Brent oil for October settlement closed at $116.66 a barrel on Sept. 14 in trading on the London-based ICE Futures Europe exchange. The contract, a benchmark for more than half of the world’s crude, has gained 8.6 percent this year.
On Aug. 30, Iran Oil Minister Rostam Qasemi said he wants global oil prices to rise to at least $130 a barrel, which he called a “reasonable price.”
Iran’s Revolutionary Guard Corps is ready to fight a possible military offensive and “nothing will remain” of the Israeli government if it attacks, Major General Mohammad Ali Jafari, commander-in-chief of the corps, said yesterday, according to the official Islamic Republic News Agency.
Israeli Prime Minister Benjamin Netanyahu and Defense Minister Ehud Barak have said Israel may have no choice but to launch a strike against Iran’s nuclear facilities as international negotiations stall over the program.
Iran’s effort to develop nuclear weapons is now in a “red zone,” and the U.S. must set a clear “red line” that Iran can’t cross without risking a military attack, Netanyahu said yesterday on the NBC News program “Meet The Press.”

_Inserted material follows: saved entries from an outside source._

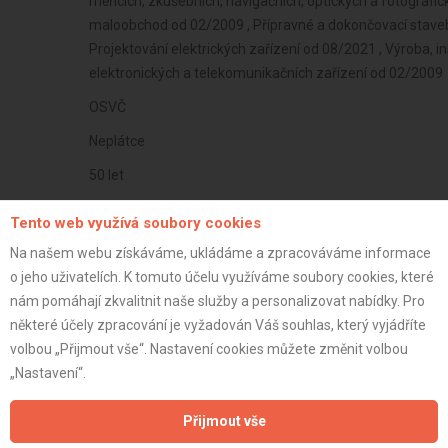
měřicích, zkušebních, navigačních, optických a fotografic
maloobchod od 02/2009 , Přípravné a dokončovací stavebn
Projektování elektrických zařízení od 08/2021 , Výroba, ins
elektronických a telekomunikačních zařízení od 02/2009
OSVČ
Neplátce
50 let
istrace:
27.6.2022
Tento web využívá soubory cookies
st:
Na našem webu získáváme, ukládáme a zpracováváme informace
o jeho uživatelích. K tomuto účelu využíváme soubory cookies, které
nám pomáhají zkvalitnit naše služby a personalizovat nabídky. Pro
některé účely zpracování je vyžadován Váš souhlas, který vyjádříte
volbou „Přijmout vše“. Nastavení cookies můžete změnit volbou
„Nastavení“.
Přijmout vše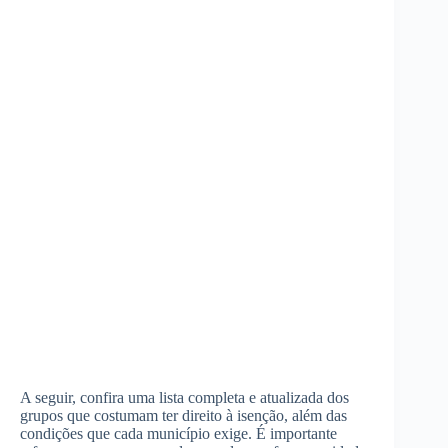
A seguir, confira uma lista completa e atualizada dos
grupos que costumam ter direito à isenção, além das
condições que cada município exige. É importante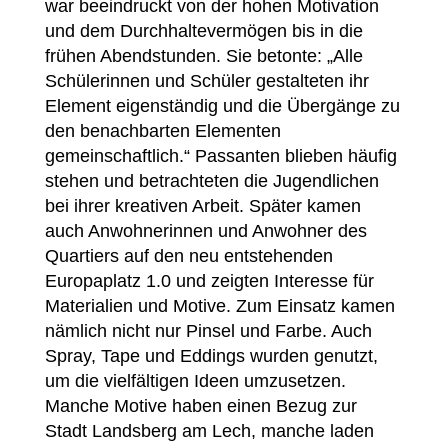
war beeindruckt von der hohen Motivation
und dem Durchhaltevermögen bis in die
frühen Abendstunden. Sie betonte: „Alle
Schülerinnen und Schüler gestalteten ihr
Element eigenständig und die Übergänge zu
den benachbarten Elementen
gemeinschaftlich.“ Passanten blieben häufig
stehen und betrachteten die Jugendlichen
bei ihrer kreativen Arbeit. Später kamen
auch Anwohnerinnen und Anwohner des
Quartiers auf den neu entstehenden
Europaplatz 1.0 und zeigten Interesse für
Materialien und Motive. Zum Einsatz kamen
nämlich nicht nur Pinsel und Farbe. Auch
Spray, Tape und Eddings wurden genutzt,
um die vielfältigen Ideen umzusetzen.
Manche Motive haben einen Bezug zur
Stadt Landsberg am Lech, manche laden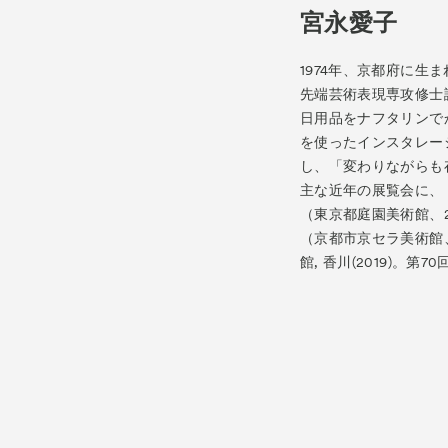
宮永愛子
1974年、京都府に
先端芸術表現専攻修士
日用品をナフタリンで
を使ったインスタレー
し、「変わりながらも
主な近年の展覧会に、
（東京都庭園美術館、
（京都市京セラ美術館
館, 香川(2019)。第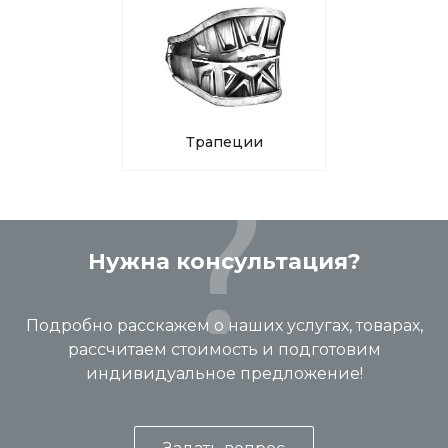
Трапеции
Нужна консультация?
Подробно расскажем о наших услугах, товарах,
рассчитаем стоимость и подготовим
индивидуальное предложение!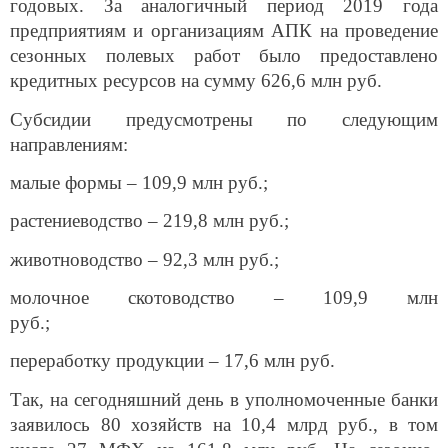
годовых. За аналогичный период 2019 года
предприятиям и организациям АПК на проведение
сезонных полевых работ было предоставлено
кредитных ресурсов на сумму 626,6 млн руб.
Субсидии предусмотрены по следующим
направлениям:
малые формы – 109,9 млн руб.;
растениеводство – 219,8 млн руб.;
животноводство – 92,3 млн руб.;
молочное скотоводство – 109,9 млн
руб.;
переработку продукции – 17,6 млн руб.
Так, на сегодняшний день в уполномоченные банки
заявилось 80 хозяйств на 10,4 млрд руб., в том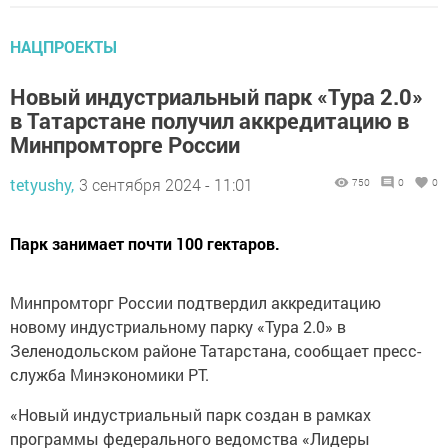
НАЦПРОЕКТЫ
Новый индустриальный парк «Тура 2.0»
в Татарстане получил аккредитацию в
Минпромторге России
tetyushy,
3 сентября 2024 - 11:01
750
0
0
Парк занимает почти 100 гектаров.
Минпромторг России подтвердил аккредитацию
новому индустриальному парку «Тура 2.0» в
Зеленодольском районе Татарстана, сообщает пресс-
служба Минэкономики РТ.
«Новый индустриальный парк создан в рамках
программы федерального ведомства «Лидеры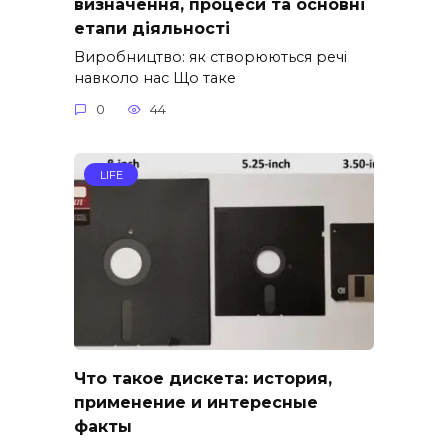
визначення, процеси та основні
етапи діяльності
Виробництво: як створюються речі
навколо нас Що таке
0
44
LIFE
Что такое дискета: история,
применение и интересные
факты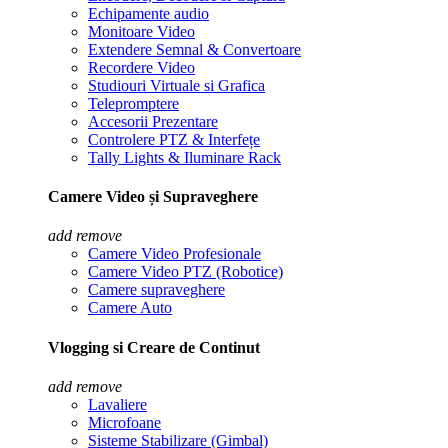
Echipamente audio
Monitoare Video
Extendere Semnal & Convertoare
Recordere Video
Studiouri Virtuale si Grafica
Telepromptere
Accesorii Prezentare
Controlere PTZ & Interfețe
Tally Lights & Iluminare Rack
Camere Video și Supraveghere
add
remove
Camere Video Profesionale
Camere Video PTZ (Robotice)
Camere supraveghere
Camere Auto
Vlogging si Creare de Continut
add
remove
Lavaliere
Microfoane
Sisteme Stabilizare (Gimbal)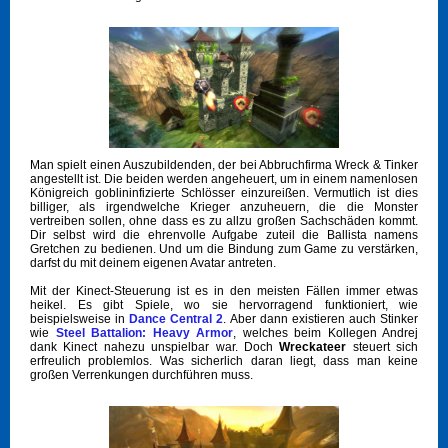
Man spielt einen Auszubildenden, der bei Abbruchfirma Wreck & Tinker
angestellt ist. Die beiden werden angeheuert, um in einem namenlosen
Königreich goblininfizierte Schlösser einzureißen. Vermutlich ist dies
billiger, als irgendwelche Krieger anzuheuern, die die Monster
vertreiben sollen, ohne dass es zu allzu großen Sachschäden kommt.
Dir selbst wird die ehrenvolle Aufgabe zuteil die Ballista namens
Gretchen zu bedienen. Und um die Bindung zum Game zu verstärken,
darfst du mit deinem eigenen Avatar antreten.
Mit der Kinect-Steuerung ist es in den meisten Fällen immer etwas
heikel. Es gibt Spiele, wo sie hervorragend funktioniert, wie
beispielsweise in
Dance Central 2
. Aber dann existieren auch Stinker
wie
Steel Battalion: Heavy Armor
, welches beim Kollegen Andrej
dank Kinect nahezu unspielbar war. Doch
Wreckateer
steuert sich
erfreulich problemlos. Was sicherlich daran liegt, dass man keine
großen Verrenkungen durchführen muss.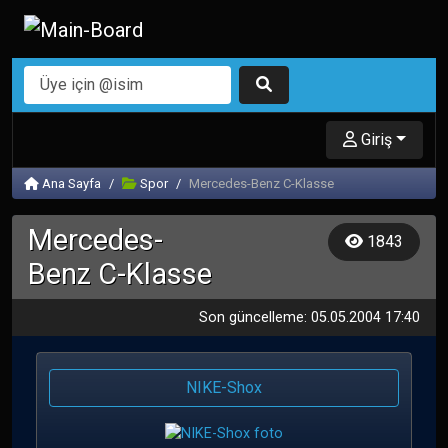
Giriş
Ana Sayfa
Spor
Mercedes-Benz C-Klasse
Mercedes-
1843
Benz C-Klasse
Son güncelleme: 05.05.2004 17:40
NIKE-Shox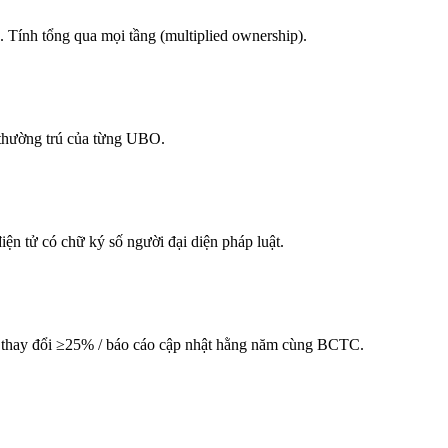
 Tính tổng qua mọi tầng (multiplied ownership).
 thường trú của từng UBO.
n tử có chữ ký số người đại diện pháp luật.
hi thay đổi ≥25% / báo cáo cập nhật hằng năm cùng BCTC.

Netanyahu has become more vocal in demanding that the U.S. define clear limits since Secretary of State Hillary Clinton said in a Bloomberg Radio interview on Sept. 9 that the U.S. is “not setting deadlines” on negotiations with Iran.
In addition to the mine-sweeping exercise, the U.S. has two aircraft carrier strike groups in the region currently, with the USS Enterprise in the Arabian Sea and the USS Dwight D. Eisenhower in the Persian Gulf.
The carriers’ presence tells Iran the U.S. “can easily project devastating power onto Iranian soil at a moment’s notice,” Katzman of the Congressional Research Service said in an e-mail.
Defense Secretary Leon Panetta told CBS’s “This Morning” on Sept. 11 that “we have the forces in place to be able to not only defend ourselves, but to do what we have to do to try to stop them from developing a nuclear weapon.” Iran says its nuclear program is for civilian purposes.
The mine-clearing exercise’s multinational participation shows “we are not alone -- it’s just not the United States ‘bullying’ Iran,” Michael Eisenstadt, director of military studies at the Washington Institute for Near East Policy, said in a phone interview.